Il punto fondamentale è che, se la petroliera stava pompando fuori nafta, vuol dire che lì ci doveva essere un'altra imbarcazione che la stava ricevendo. E se lì c'era una terza nave, magari è per la sua presenza imprevista e non per la nebbia che il traghetto non è riuscito a evitare la petroliera. La Commissione parlamentare, del resto, parla in più punti di un ostacolo che avrebbe “portato il comando del traghetto a una manovra repentina per evitare l'impatto, conducendo tragicamente il Moby Prince a collidere con la petroliera”. 

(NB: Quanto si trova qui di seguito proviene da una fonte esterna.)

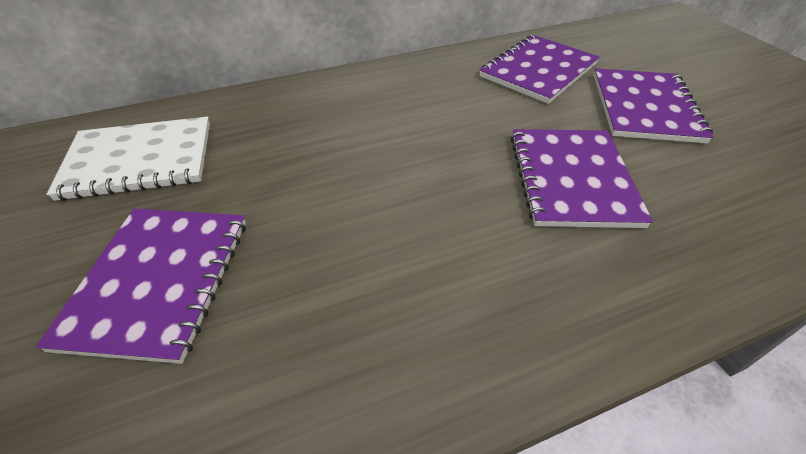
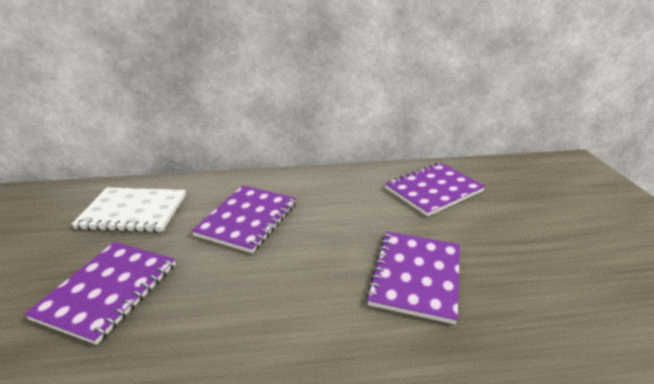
camera: 15 degrees right, 15 degrees down
purple notebook [594,68,714,144] -> purple notebook moved to [191,185,297,253]

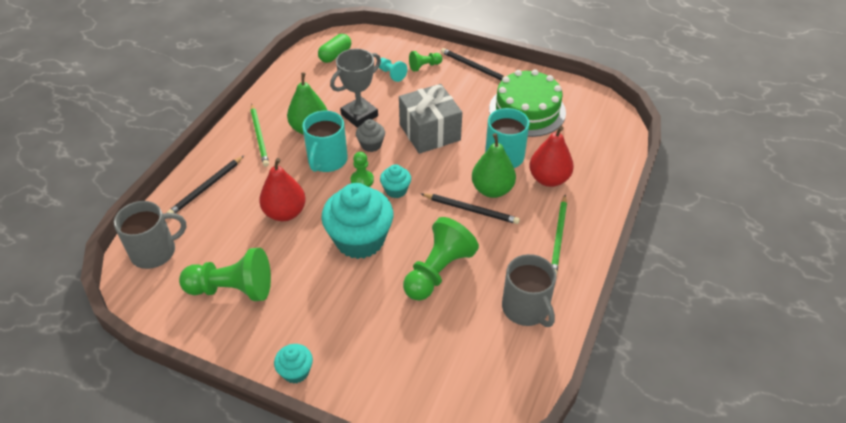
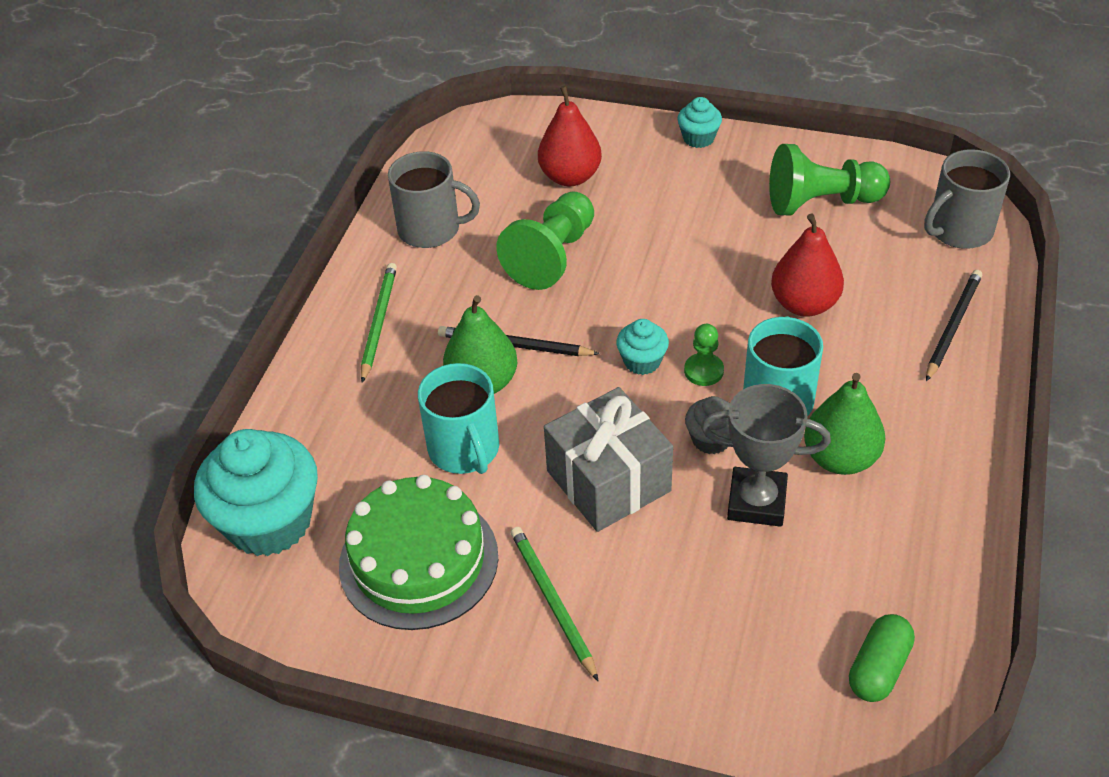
camera: 175 degrees right, 0 degrees up
green pencil [250,104,269,167] -> green pencil moved to [511,527,598,681]
turquoise cupcake [321,183,393,259] -> turquoise cupcake moved to [194,429,318,556]
grey trophy [330,49,381,128] -> grey trophy turned 60 degrees clockwise [701,384,831,527]
turquoise pawn [379,58,407,82] -> none
green pawn [409,51,443,72] -> none
black pencil [441,48,505,81] -> none
grey mug [502,254,557,327] -> grey mug turned 135 degrees clockwise [388,151,480,248]
red pear [529,126,574,187] -> red pear moved to [538,85,602,186]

Anche in città, a Livorno, proprio l’eventuale presenza di una terza imbarcazione nella dinamica di quella strage è una delle ipotesi di cui si parla più spesso. Ed è purtroppo, trent’anni dopo, soltanto uno dei molti dubbi e punti che restano irrisolti e che si spera un giorno potranno essere chiariti. Per quelle 140 vittime e per i loro familiari, che non hanno mai smesso di lottare chiedendo verità e giustizia.

“Noi lotteremo fino in fondo per sapere la verità su questa vicenda”, dice a Gaetano Pecoraro nel servizio qui sopra Luchino Chessa, figlio di Ugo comandante del Moby Prince e presidente dell’Associazione 10 Aprile-Familiari Vittime Moby. “Se non saremo noi saranno i nostri figli e se non saranno i nostri figli saranno i nostri nipoti, ma non ci fermeremo mai”.